The Democratic minority has been united in casting its

212 votes for Minority Leader Hakeem Jeffries on every

ballot so far, and have understandably painted the GOP

majority as dysfunctional.

Speaker Pro Tem McHenry probably has enough votes

to expand his powers so that the House could function

through January, but he has so far refused  to serve in

any capacity beyond his current duties to preside over 

the vote for a permanent speaker.

The GOP caucus has not yet rescinded the rule that one

member can move to vacate the speakership, and with as

few as five other members, force a speaker to step down.

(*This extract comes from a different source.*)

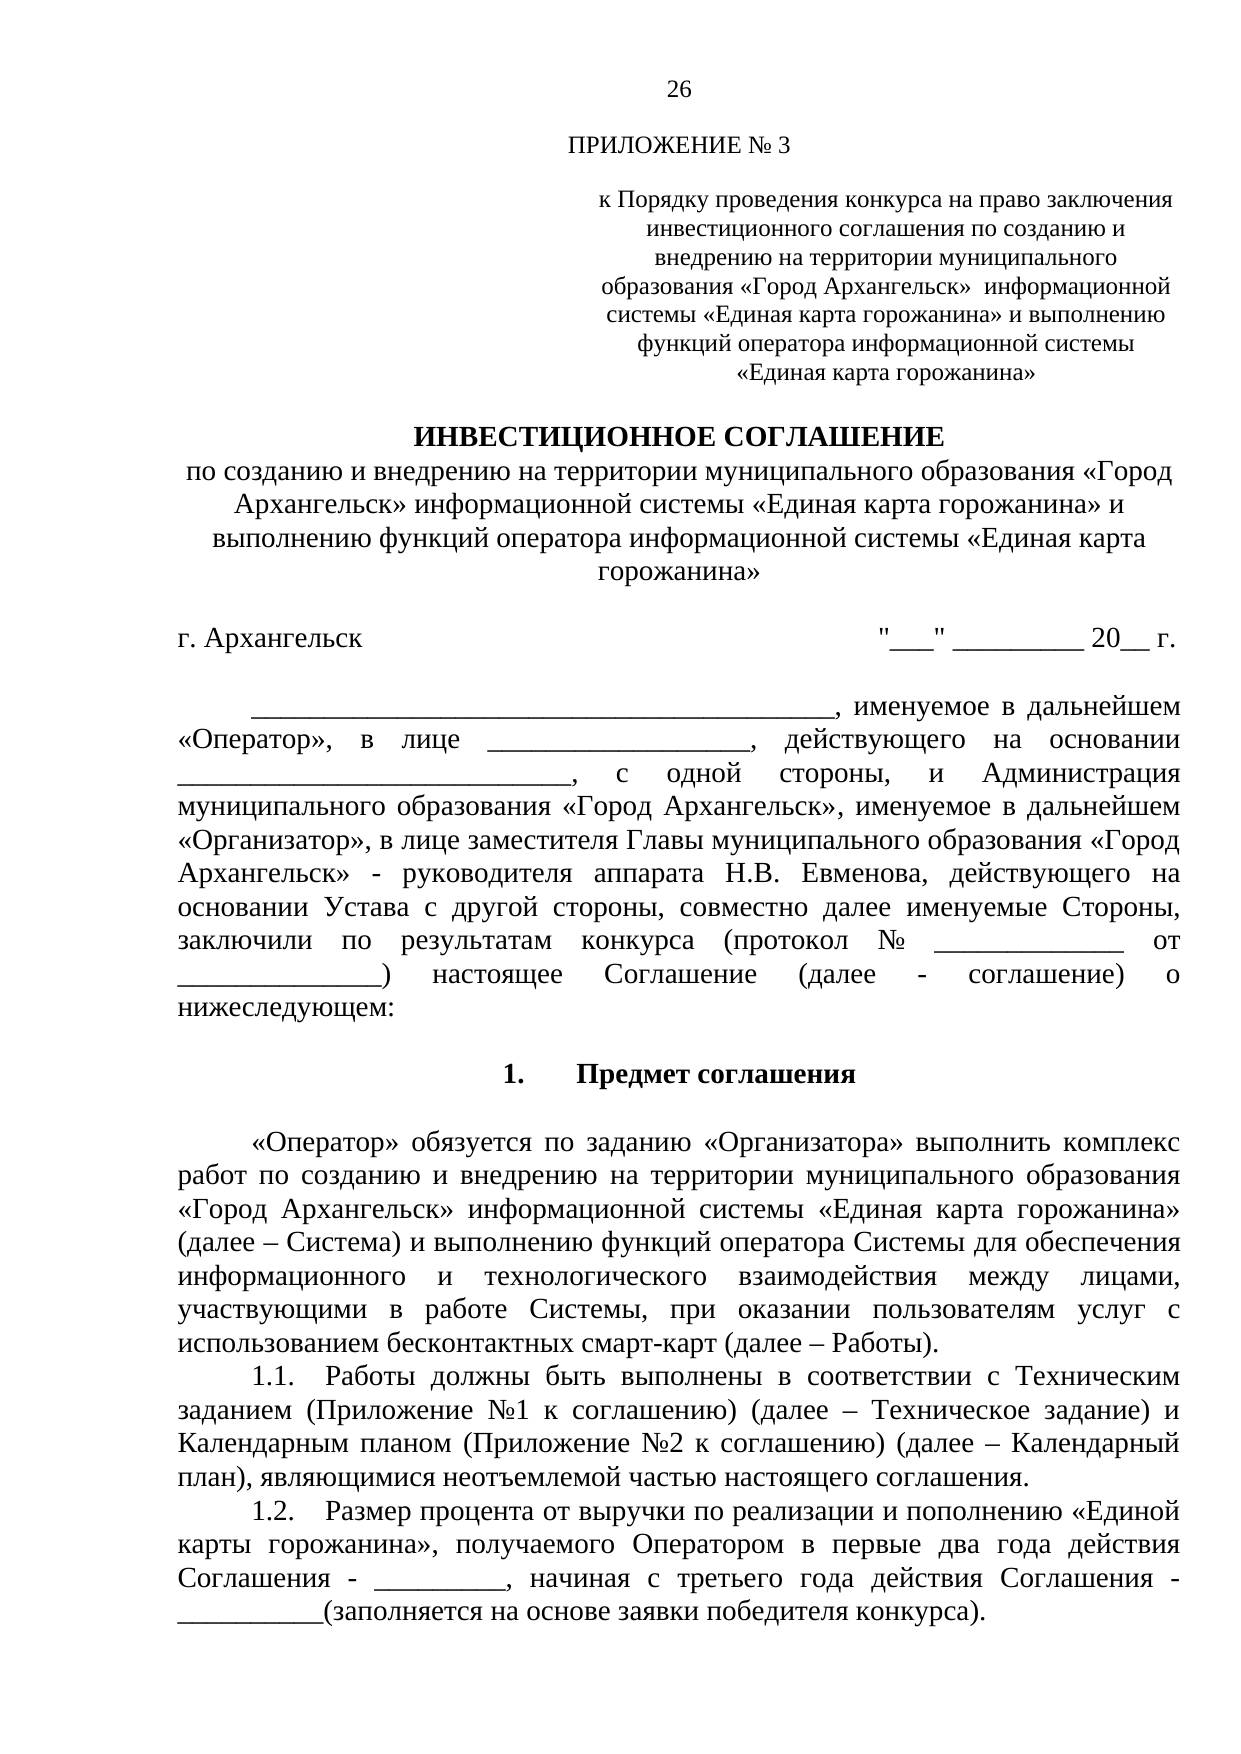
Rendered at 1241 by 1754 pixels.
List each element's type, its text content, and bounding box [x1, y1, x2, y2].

If this is not done, it seems impossible for the Republican

majority to function going forward.

As the days go by, and the next deficit deadline approaches,

as does the necessity of the House to act also on critical

legislation regarding aid to Ukraine and Israel, the political

damage to the prospects for the Republican Party in general

in 2024, and the re-election of GOP members, worsens.

If not resolved very soon, it becomes a spectacle unworthy 

of a party which seeks to govern the nation in 2025.

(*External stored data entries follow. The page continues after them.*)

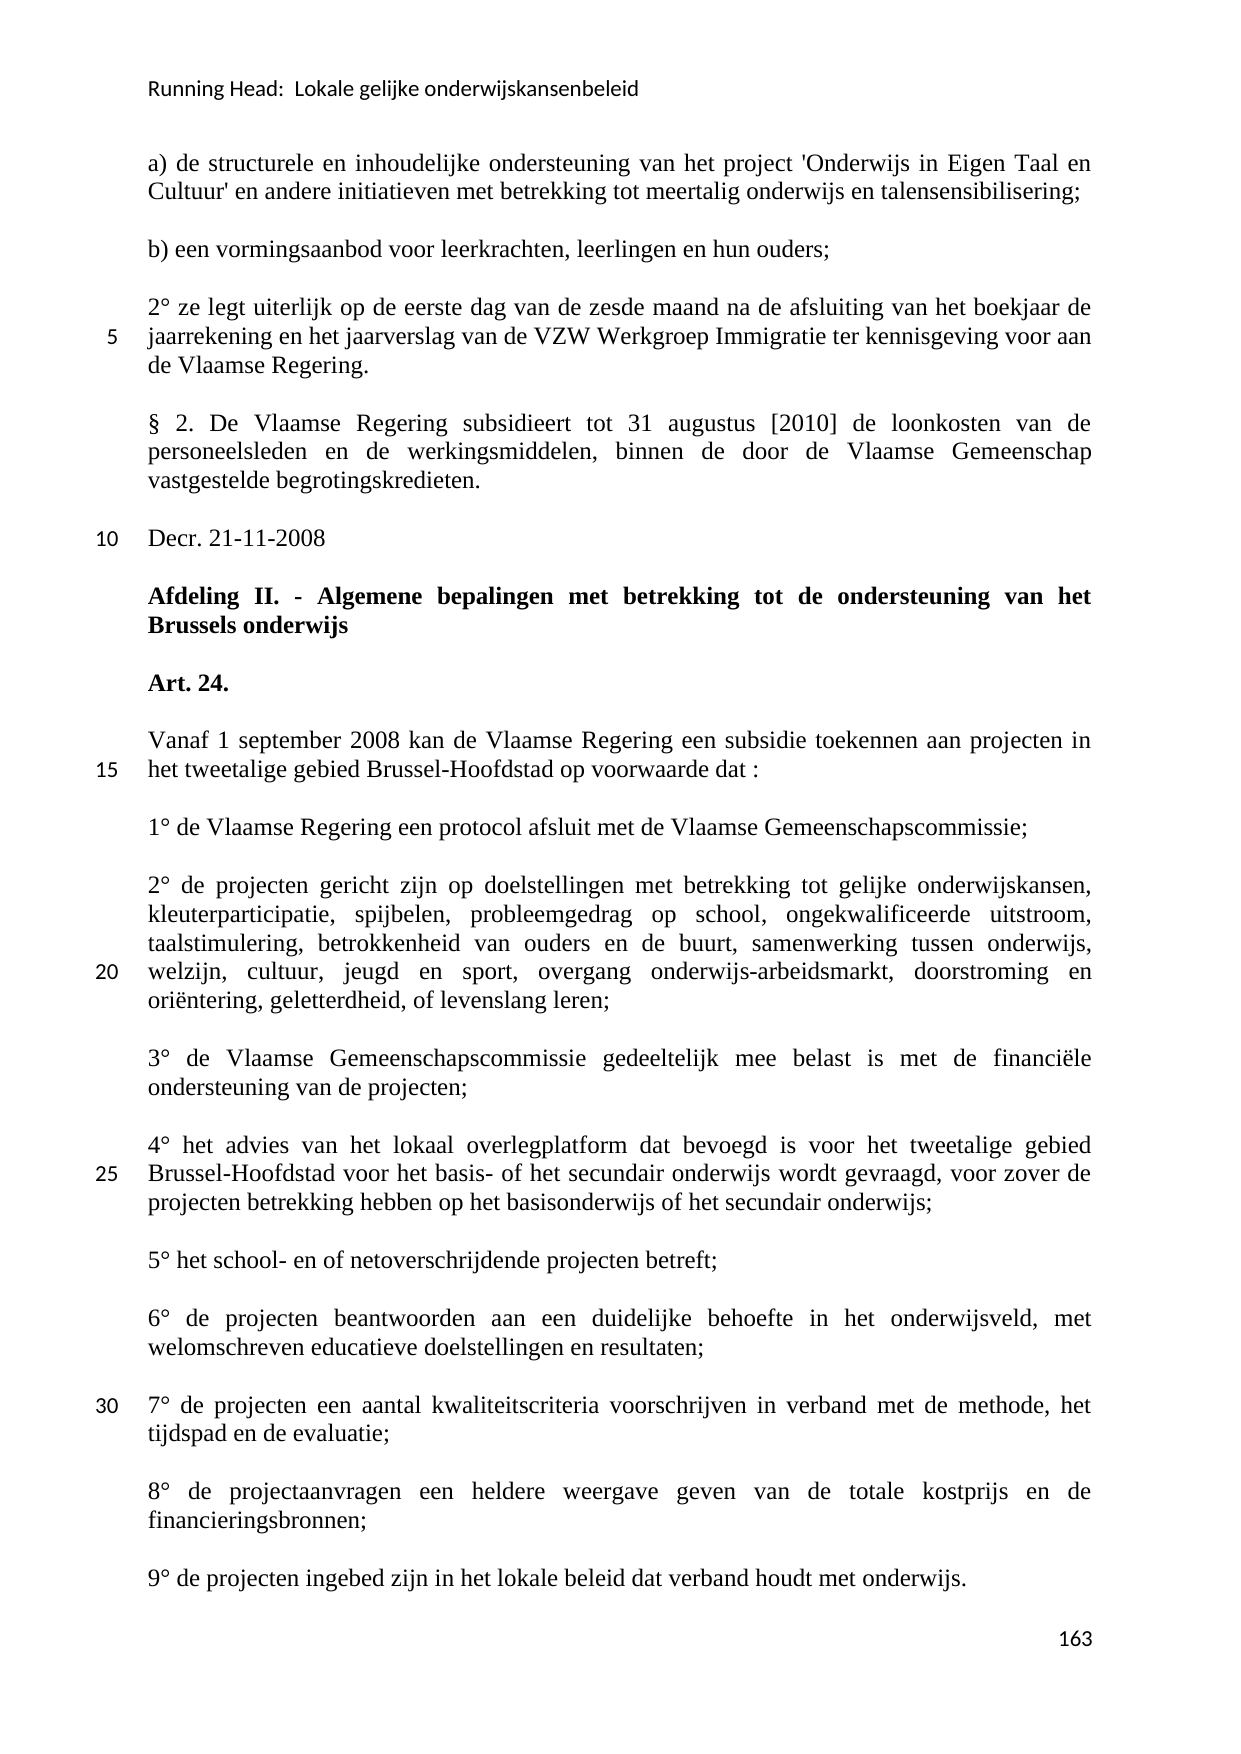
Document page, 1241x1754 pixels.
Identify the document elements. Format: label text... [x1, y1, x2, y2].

text 6° de projecten beantwoorden aan een duidelijke behoefte in het onderwijsveld, met welomschreven educatieve doelstellingen en resultaten; [148, 1303, 1093, 1361]
text 1° de Vlaamse Regering een protocol afsluit met de Vlaamse Gemeenschapscommissie; [148, 812, 1093, 841]
text 7° de projecten een aantal kwaliteitscriteria voorschrijven in verband met de methode, het tijdspad en de evaluatie; [148, 1390, 1093, 1447]
text Decr. 21-11-2008 [148, 523, 1093, 552]
text b) een vormingsaanbod voor leerkrachten, leerlingen en hun ouders; [148, 234, 1093, 263]
text Vanaf 1 september 2008 kan de Vlaamse Regering een subsidie toekennen aan projecten in het tweetalige gebied Brussel-Hoofdstad op voorwaarde dat : [148, 726, 1093, 783]
text 2° de projecten gericht zijn op doelstellingen met betrekking tot gelijke onderwijskansen, kleuterparticipatie, spijbelen, probleemgedrag op school, ongekwalificeerde uitstroom, taalstimulering, betrokkenheid van ouders en de buurt, samenwerking tussen onderwijs, welzijn, cultuur, jeugd en sport, overgang onderwijs-arbeidsmarkt, doorstroming en oriëntering, geletterdheid, of levenslang leren; [148, 870, 1093, 1014]
text 5° het school- en of netoverschrijdende projecten betreft; [148, 1245, 1093, 1274]
text Art. 24. [148, 668, 1093, 696]
text 2° ze legt uiterlijk op de eerste dag van de zesde maand na de afsluiting van het boekjaar de jaarrekening en het jaarverslag van de VZW Werkgroep Immigratie ter kennisgeving voor aan de Vlaamse Regering. [148, 292, 1093, 378]
text 9° de projecten ingebed zijn in het lokale beleid dat verband houdt met onderwijs. [148, 1563, 1093, 1592]
text 4° het advies van het lokaal overlegplatform dat bevoegd is voor het tweetalige gebied Brussel-Hoofdstad voor het basis- of het secundair onderwijs wordt gevraagd, voor zover de projecten betrekking hebben op het basisonderwijs of het secundair onderwijs; [148, 1130, 1093, 1216]
text § 2. De Vlaamse Regering subsidieert tot 31 augustus [2010] de loonkosten van de personeelsleden en de werkingsmiddelen, binnen de door de Vlaamse Gemeenschap vastgestelde begrotingskredieten. [148, 408, 1093, 494]
text 8° de projectaanvragen een heldere weergave geven van de totale kostprijs en de financieringsbronnen; [148, 1476, 1093, 1534]
text Afdeling II. - Algemene bepalingen met betrekking tot de ondersteuning van het Brussels onderwijs [148, 581, 1093, 638]
text 3° de Vlaamse Gemeenschapscommissie gedeeltelijk mee belast is met de financiële ondersteuning van de projecten; [148, 1043, 1093, 1101]
text a) de structurele en inhoudelijke ondersteuning van het project 'Onderwijs in Eigen Taal en Cultuur' en andere initiatieven met betrekking tot meertalig onderwijs en talensensibilisering; [148, 148, 1093, 205]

Copyright (c) 2023 by Barry Casselman. All rights reserved.


Tuesday, October 3, 2023

THE PRAIRIE EDITOR: Melodrama In The House

When he ran for Speaker of the House of Representatives

last January, California Congressman Kevin McCarthy

persisted through fifteen ballots to win the post, but only

after he agreed to change the House rules. One of those

changed rules has now brought an end to his speakership,

and this should be foremost instructive to the next speaker.

Mr. McCarthy proved over the next eight-plus months to be

an adroit and better-than-expected leader of his caucus

and for his Republican Party, but his tenure was always on

shaky ground because as part of his bargain with those

who were blocking his election, he agreed that only a single

GOP House member could bring a motion to remove him

as speaker, Because the GOP margin in the House was 

only 222 to 213, just five votes, that meant it would not be

difficult for a small dissatisfied minority to take him out of

his office.

It was the fatal flaw in this bargain which made the legendary

Sword of Damocles seem like a security blanket by 

comparison. His colleague Matt Gaetz, who had led the

initial opposition to McCarthy, wielded the rule as a weapon

of political blackmail over the next eight months, and when

Speaker McCarthy passed, with Democrat votes, a 45-day 

continuing resolution to avoid a partial government shutdown, 

he and seven other GOP hardline deficit hawks joined 208

Democrats to vacate Mr. McCarthy’s speakership. (Nine

members did not vote on the motion.)

The now former speaker has announced he will not run for

the post again, surprising many of his supporters, and so 

there will be a new speaker.

House Majority Leader Steve Scalise is the heavy favorite

to be the new speaker. Well-liked by his colleagues, he even

has the support of Mr.. Gaetz. There will likely also be other

candidates, and the voting will begin Wednesday, October 11,

according to Speaker Pro Tem Congressman Patrick McHenry

of North Carolina who is temporarily in charge until a new 

speaker is chosen.

It is too early to fairly assess the impact of Mr. McCarthy’s

downfall. Some Democrats and many media commentators

are suggesting it will hurt Republican prospects for 2024,

but assuming the new speaker, whoever it is, insists on the

single-member vacate rule change, the GOP House majority,

albeit small, could re-emerge again as an effective body of

opposition it had become under Speaker McCarthy — and

do well in the 2024 national election cycle.

If that rule is not changed, the recent scenario will almost

certainly recur under the new speaker. Should that happen,

voters would likely conclude that the conservative party was

unable to effectively function, and Democrats could retake 

control in 2025.

As for Matt Gaetz, his role in Kevin McCarthy’s downfall will 

likely not be forgotten. Already a political loner, he now will

learn the price of his intraparty revolt, and even if his caucus

now emerges stronger, he is likely to find he has few political

friends in his own party in the House.